Work to do ::
1. In the passage on China's agrarian reform, how much arable land confiscated from landlords had the peasants received by August 1952?
2. Write the next part of the passage on China's agrarian reform, picking up after its final sentence.

Speaking in June 1950 at the third plenary meeting of the Central Committee of the Chinese Communist Party, Mao Tse-tung said: “Three conditions are required for the financial and economic situation to take a fundamental turn for the better. These are: 1) completion of agrarian reform; 2) proper readjustment of existing industry and commerce; 3) large-scale economies and reduction in expenditure by government organizations.... This will take about three years or a little longer.”

Thanks to the united efforts of the Chinese people, led by the Communist Party, this fundamental turn for the better has been brought about in considerably less than three years. The conditions specified by Mao Tse-tung have been attained.

Completion of Agrarian Reform

Politically and economically, agrarian reform is the most important of the democratic reforms in the present stage. It has already been carried out in an area with a population of 450 million, and only remains to be introduced in a few national-minority regions.

The agrarian reform has done away with the landlord class, the principal support of feudal reaction and foreign imperialism. The land, agricultural implements and houses of the landlords have been turned over without compensation to the poor peasants and agricultural labourers. By August 1952 the peasants had received some 47 million hectares of arable land confiscated from the landlords. In addition, they were relieved of paying extortionate rents amounting to an equivalent of 30 million tons of cereal a year.

The Chinese countryside has changed beyond recognition. The peasants are no longer subject to the ruthless exploitation of bloodsucking landlords. Most of the poor peasants and farm labourers, who formerly constituted 70 per cent of the peasant population, have now risen to the status of middle peasants. The agrarian reform, carried out under the supervision of the working class and its Communist Party, has substantially improved the conditions of the great mass of the peasants and has further strengthened the alliance between the working class and the peasantry, the foundation of the people’s democratic system in China. Thus has been built the political basis on which it is now possible to pass to broad-scale economic development.

In carrying out the agrarian reform, the rural workers of China, the peasants, had to smash the fierce resistance of numerous class enemies. But, led by the working class and its Communist Party, they have successfully coped with all difficulties and the agrarian reform is now consummated.

The reform has given a powerful stimulus to the broad development, on strictly voluntary lines, of agricultural mutual aid teams and producers’ cooperatives. In 1952, over 65 per cent of the peasant families in the old liberated areas (in Northeast China – 80 per cent), and about 25 per cent in the new liberated areas were working together in mutual aid teams. From these groups springs a higher form of agricultural cooperation – peasant producers’ cooperatives, of which there were four thousand at the close of 1952.

Another new phenomenon in Chinese agriculture is the establishment of more than two thousand state-owned farms employing up-to-date machinery and the most advanced agricultural methods, and serving as educational centres in scientific farming for the surrounding peasantry. The first experimental machine and tractor stations are also being set up.

Agrarian reform released the productive forces of Chinese agriculture from the shackles of semi-feudal relations of production and created the conditions for its rapid rehabilitation and development. Witness the steady increase in agricultural output: in 1952, compared with 1949, 40 per cent more foodstuffs were produced, 200 per cent more cotton, etc.

Data listing ::

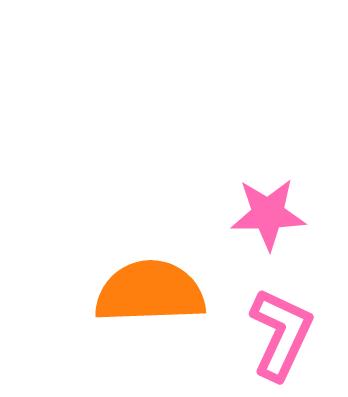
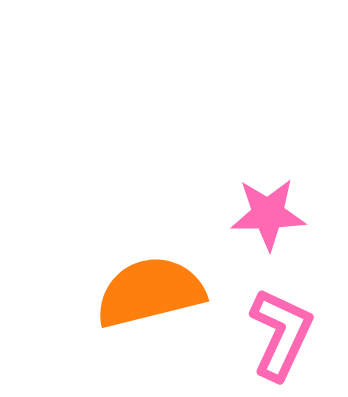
orange semicircle: rotated 12 degrees counterclockwise
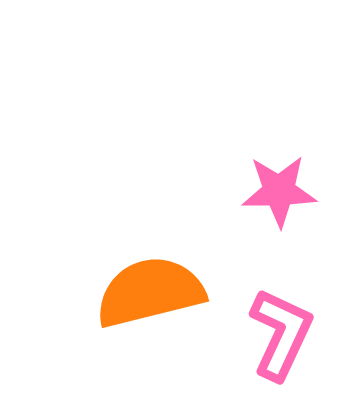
pink star: moved 11 px right, 23 px up
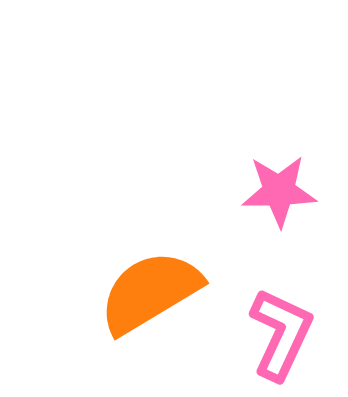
orange semicircle: rotated 17 degrees counterclockwise
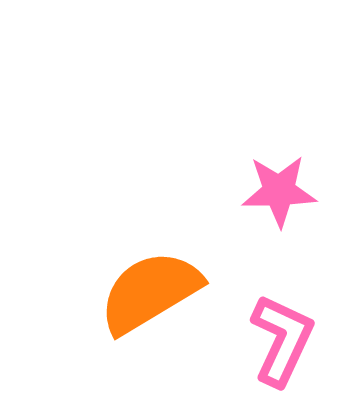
pink L-shape: moved 1 px right, 6 px down
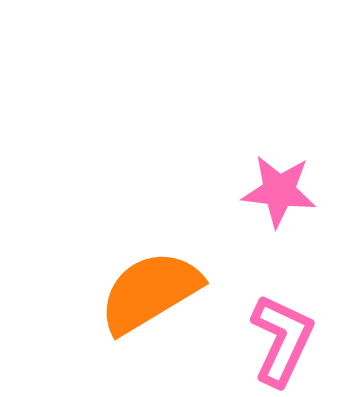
pink star: rotated 8 degrees clockwise
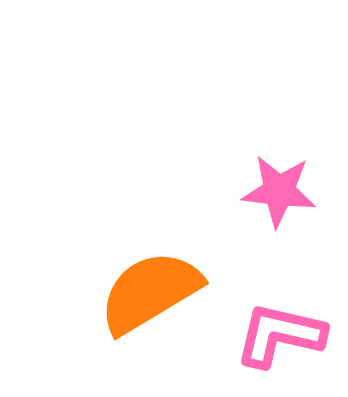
pink L-shape: moved 2 px left, 5 px up; rotated 102 degrees counterclockwise
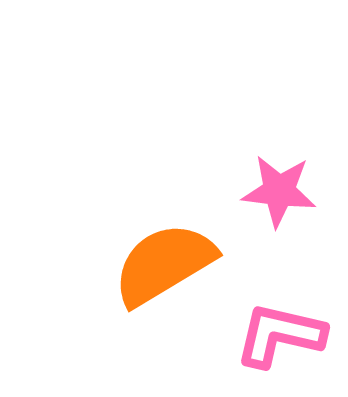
orange semicircle: moved 14 px right, 28 px up
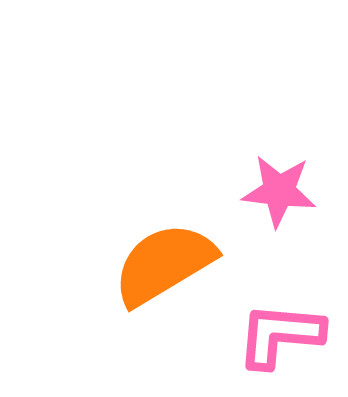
pink L-shape: rotated 8 degrees counterclockwise
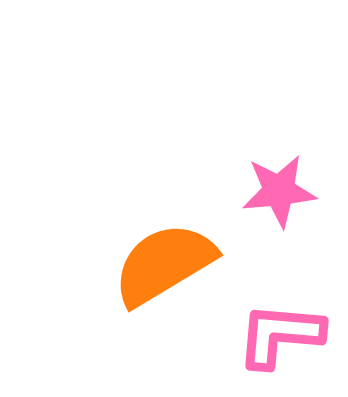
pink star: rotated 12 degrees counterclockwise
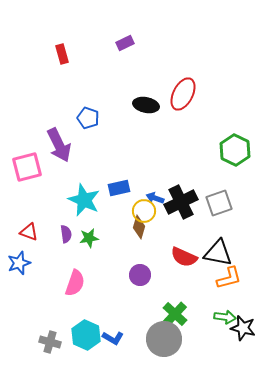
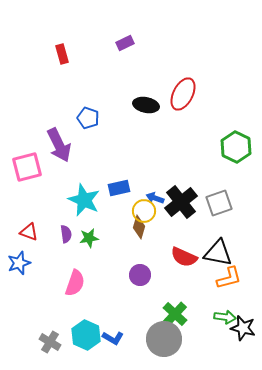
green hexagon: moved 1 px right, 3 px up
black cross: rotated 12 degrees counterclockwise
gray cross: rotated 15 degrees clockwise
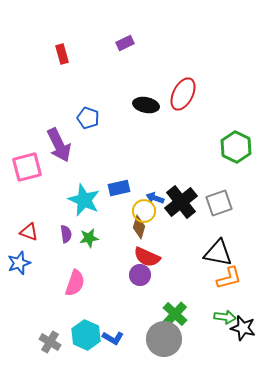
red semicircle: moved 37 px left
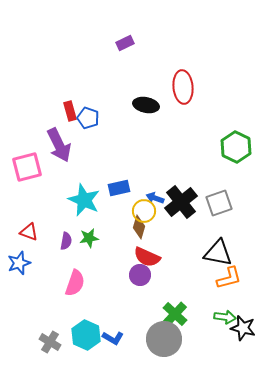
red rectangle: moved 8 px right, 57 px down
red ellipse: moved 7 px up; rotated 32 degrees counterclockwise
purple semicircle: moved 7 px down; rotated 18 degrees clockwise
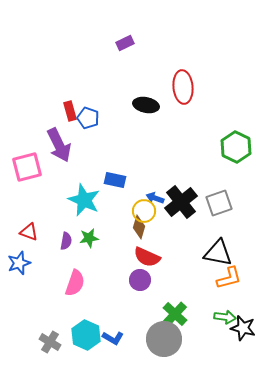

Results of the exercise ::
1. Some 47 million hectares.

2.
The process of agricultural rehabilitation in China is now completed. Nine per cent more food, and over 55 per cent more cotton, were grown in 1952 than in the prewar peak year. The country is no longer under the necessity of importing many of the agricultural raw materials it imported before, and is already itself in a position to export not only tea and silk (which it did formerly), but also foodstuffs. There is no overestimating this achievement in a country where in the past hunger was the cruel lot of millions of people.

With the progress of agriculture and the rise in peasant living standards, commodity exchange between town and country is broadly increasing, the market for industrial manufactured goods is expanding, and industry is being supplied with ever larger quantities of agricultural raw materials. Bigger farm output means bigger government revenue. All this has created favourable conditions for the comprehensive development of agriculture, which continues to remain the principal branch of China’s economy.

Role of the State-Owned Sector

After the victory of the people’s revolution in China, the big industrial plants, commercial houses, banks, and means of transport and communication belonging to bureaucratic capital, to the Four Families, passed into the possession of the people. Since then, the Communist Party and the Central People’s Government have done their utmost to expand the state-owned sector and to consolidate its leading position in the country’s economy.

As a result, the state-owned sector has in these three years become the predominating factor in industry, transport, banking, foreign trade and wholesale domestic trade, in 1952 it already accounted for over 60 per cent of the national industrial output (exclusive of the handicraft industries), and for 80 per cent of total heavy industry output.

The state, that is the people, owns all the railways, upwards of 60 per cent of the marine and inland waterway tonnage, and the greater part of the motor transport facilities. All the Chinese banks are under government management. The People’s Bank of China, in which 90 per cent of the deposits and loan operations are concentrated, is the bank of issue and controls currency and credit. Foreign trade is entirely controlled and regulated by the government, nine tenths of the export and import operations being handled by government agencies. The government likewise conducts all domestic wholesale operations in major commodities – cereal, cotton, cotton yarn and cloth, capital goods and export goods. In 1952, government and cooperative organizations were already handling 30 per cent of the retail trade.

The increasing weight and influence of the state-owned sector in the national economy enables the people’s government to an ever larger extent to regulate production and prices, and to direct the activities of the private-capital sector and the small-commodity sector in the interests of the people.

The state-owned sector has played an important part in the rehabilitation of agriculture and the promotion of its further progress. Thanks to the system of stable, government- fixed prices and government wholesale purchases, and to the expansion of trade between town and country, the regulating and stimulating role of the state-owned sector in the entire national economy will increase as time goes on. This will contribute to the further progress of agriculture, to the raising of the peasants’ living standards and to the further strengthening of the alliance between the working class and the peasantry.

As to the rehabilitation and development of industry, transport and trade, the expansion of the state-owned sector has created the conditions for the achievement in a brief space of time of progress unwitnessed in the history of the country.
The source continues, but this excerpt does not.